All of the data is to be written out again exactly, without the pictures.
::: SOURCE MATERIAL :::
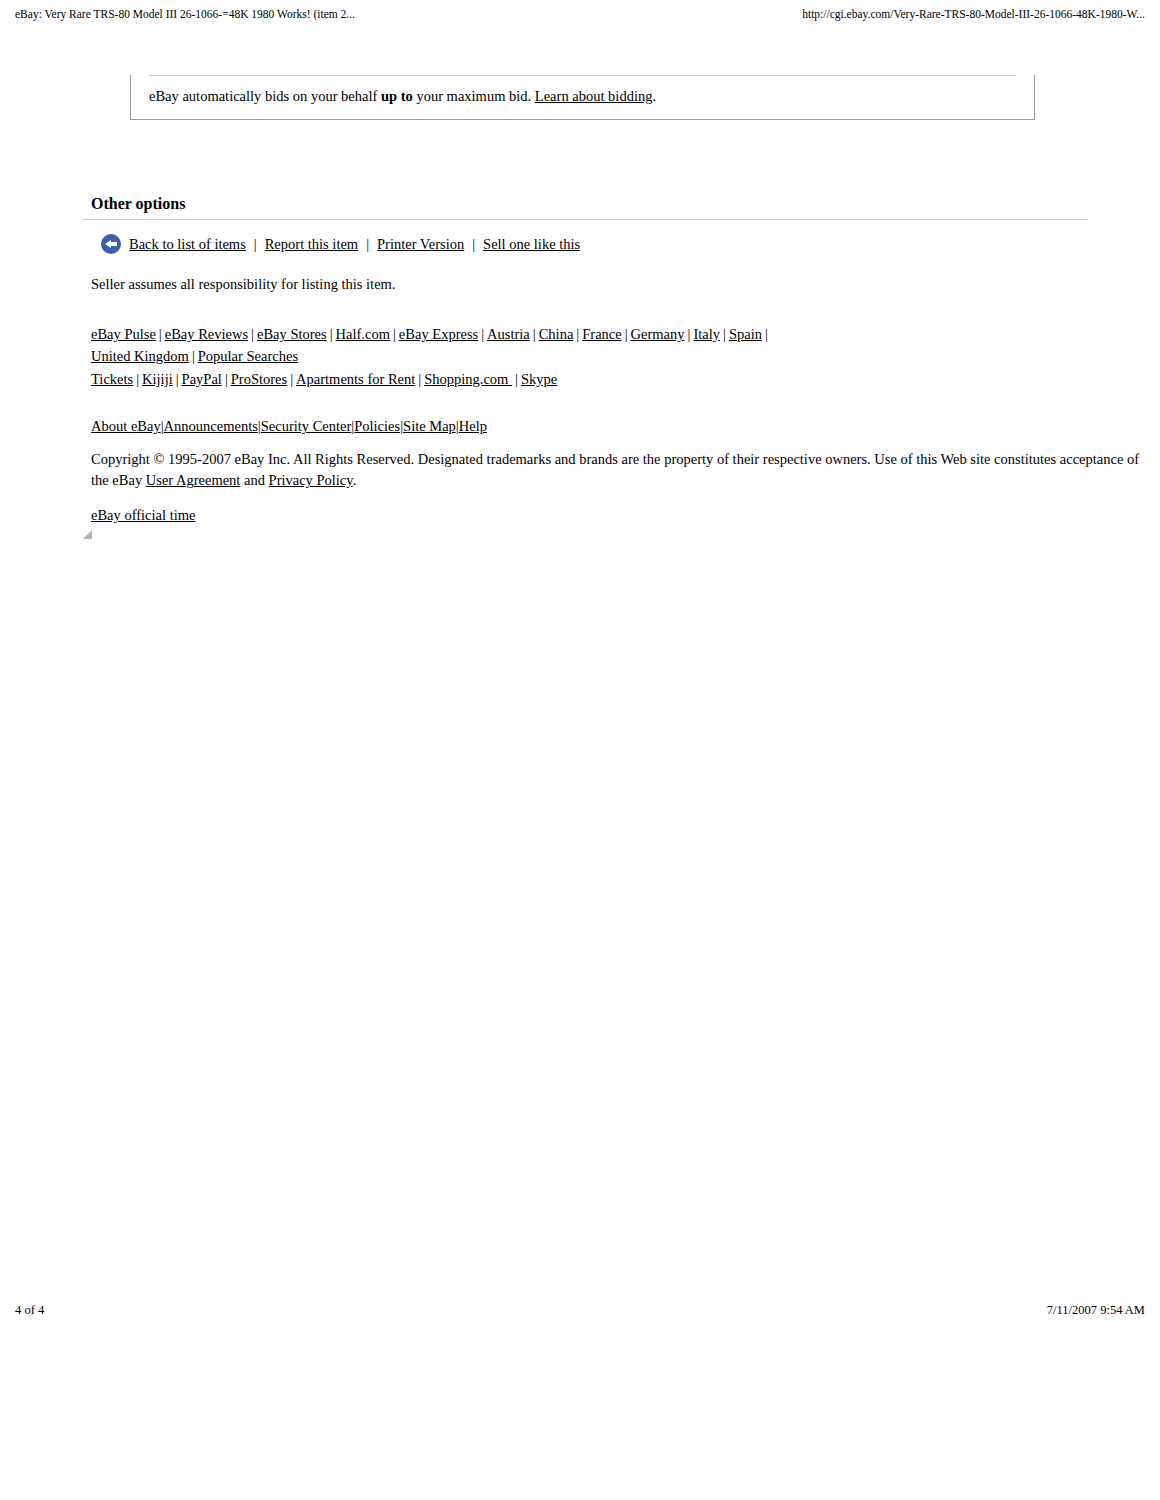eBay: Very Rare TRS-80 Model III 26-1066-=48K 1980 Works! (item 2...
http://cgi.ebay.com/Very-Rare-TRS-80-Model-III-26-1066-48K-1980-W...
eBay automatically bids on your behalf up to your maximum bid. Learn about bidding.
Other options
Back to list of items | Report this item | Printer Version | Sell one like this
Seller assumes all responsibility for listing this item.
eBay Pulse|eBay Reviews|eBay Stores|Half.com|eBay Express|Austria|China|France|Germany|Italy|Spain|
United Kingdom|Popular Searches
Tickets|Kijiji|PayPal|ProStores|Apartments for Rent|Shopping.com |Skype
About eBay|Announcements|Security Center|Policies|Site Map|Help
Copyright © 1995-2007 eBay Inc. All Rights Reserved. Designated trademarks and brands are the property of their respective owners. Use of this Web site constitutes acceptance of the eBay User Agreement and Privacy Policy.
eBay official time
4 of 4
7/11/2007 9:54 AM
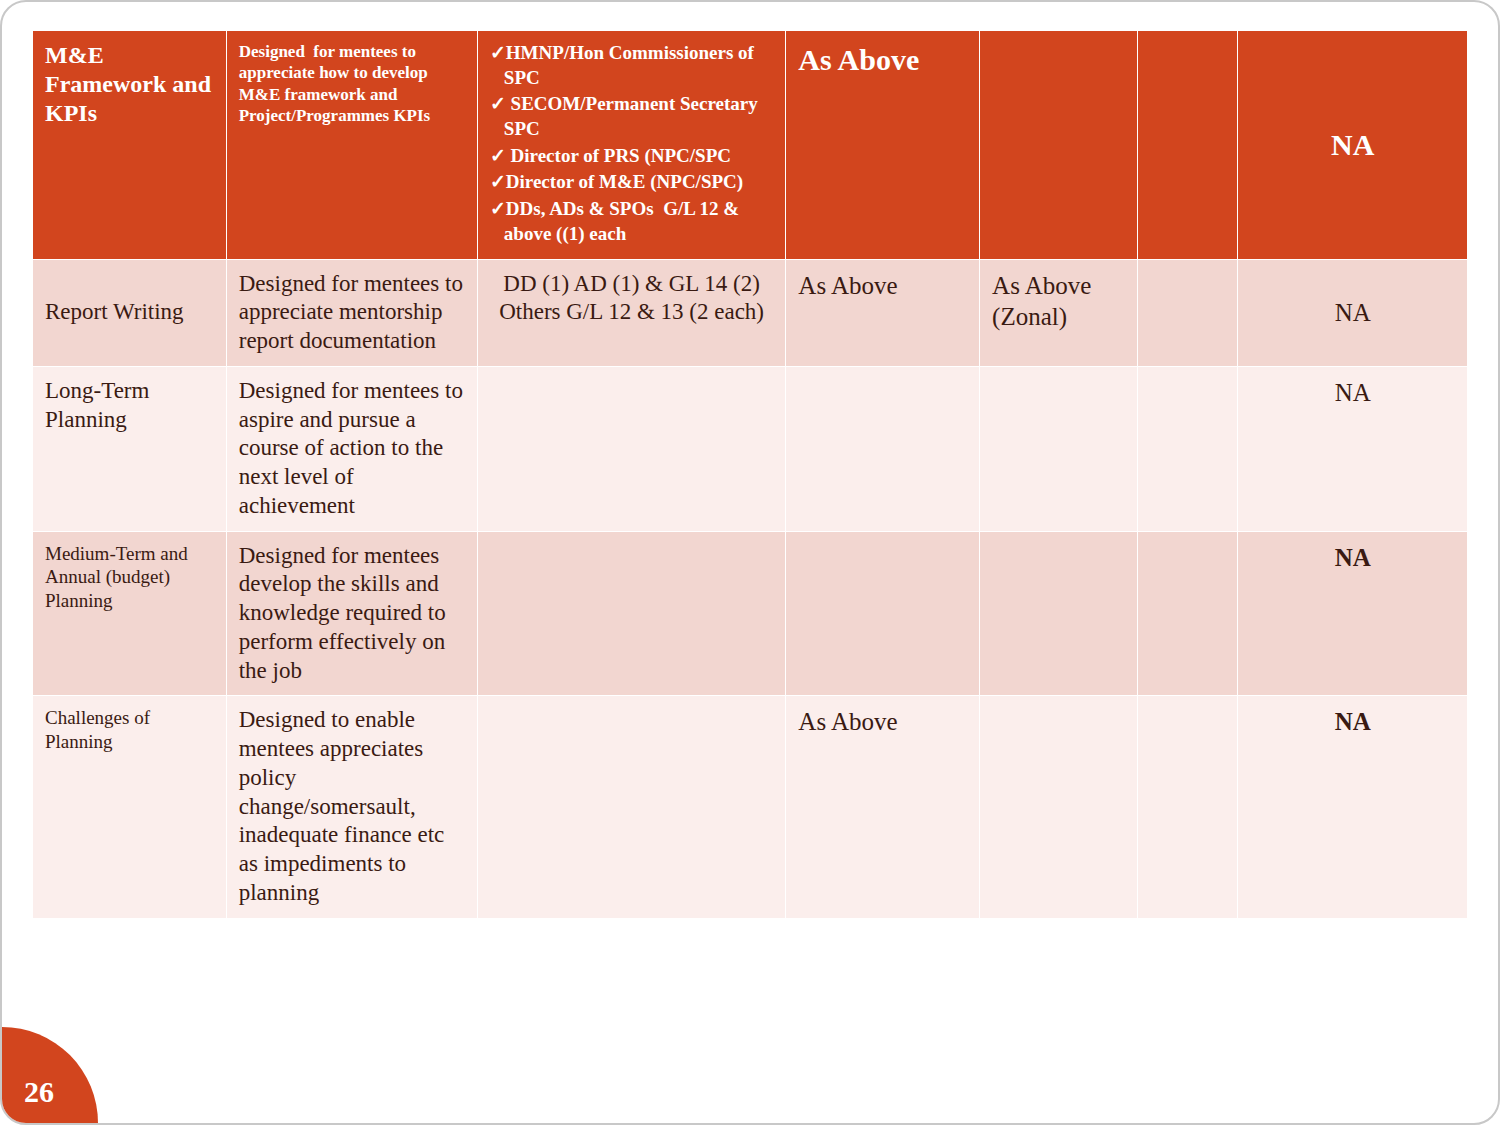| M&E Framework and KPIs | Designed for mentees to appreciate how to develop M&E framework and Project/Programmes KPIs | ✓HMNP/Hon Commissioners of SPC ✓ SECOM/Permanent Secretary SPC ✓ Director of PRS (NPC/SPC ✓Director of M&E (NPC/SPC) ✓DDs, ADs & SPOs G/L 12 & above ((1) each | As Above | | | NA |
| Report Writing | Designed for mentees to appreciate mentorship report documentation | DD (1) AD (1) & GL 14 (2) Others G/L 12 & 13 (2 each) | As Above | As Above (Zonal) | | NA |
| Long-Term Planning | Designed for mentees to aspire and pursue a course of action to the next level of achievement | | | | | NA |
| Medium-Term and Annual (budget) Planning | Designed for mentees develop the skills and knowledge required to perform effectively on the job | | | | | NA |
| Challenges of Planning | Designed to enable mentees appreciates policy change/somersault, inadequate finance etc as impediments to planning | | As Above | | | NA |
26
:::
▶ _WRITTEN SOLUTION_:
eBay: Very Rare TRS-80 Model III 26-1066-=48K 1980 Works! (item 2...
http://cgi.ebay.com/Very-Rare-TRS-80-Model-III-26-1066-48K-1980-W...
eBay automatically bids on your behalf up to your maximum bid. Learn about bidding.
Other options
Back to list of items | Report this item | Printer Version | Sell one like this
Seller assumes all responsibility for listing this item.
eBay Pulse|eBay Reviews|eBay Stores|Half.com|eBay Express|Austria|China|France|Germany|Italy|Spain|
United Kingdom|Popular Searches
Tickets|Kijiji|PayPal|ProStores|Apartments for Rent|Shopping.com |Skype
About eBay|Announcements|Security Center|Policies|Site Map|Help
Copyright © 1995-2007 eBay Inc. All Rights Reserved. Designated trademarks and brands are the property of their respective owners. Use of this Web site constitutes acceptance of the eBay User Agreement and Privacy Policy.
eBay official time
4 of 4
7/11/2007 9:54 AM
| M&E Framework and KPIs | Designed for mentees to appreciate how to develop M&E framework and Project/Programmes KPIs | ✓HMNP/Hon Commissioners of SPC ✓ SECOM/Permanent Secretary SPC ✓ Director of PRS (NPC/SPC ✓Director of M&E (NPC/SPC) ✓DDs, ADs & SPOs G/L 12 & above ((1) each | As Above | | | NA |
| Report Writing | Designed for mentees to appreciate mentorship report documentation | DD (1) AD (1) & GL 14 (2) Others G/L 12 & 13 (2 each) | As Above | As Above (Zonal) | | NA |
| Long-Term Planning | Designed for mentees to aspire and pursue a course of action to the next level of achievement | | | | | NA |
| Medium-Term and Annual (budget) Planning | Designed for mentees develop the skills and knowledge required to perform effectively on the job | | | | | NA |
| Challenges of Planning | Designed to enable mentees appreciates policy change/somersault, inadequate finance etc as impediments to planning | | As Above | | | NA |
26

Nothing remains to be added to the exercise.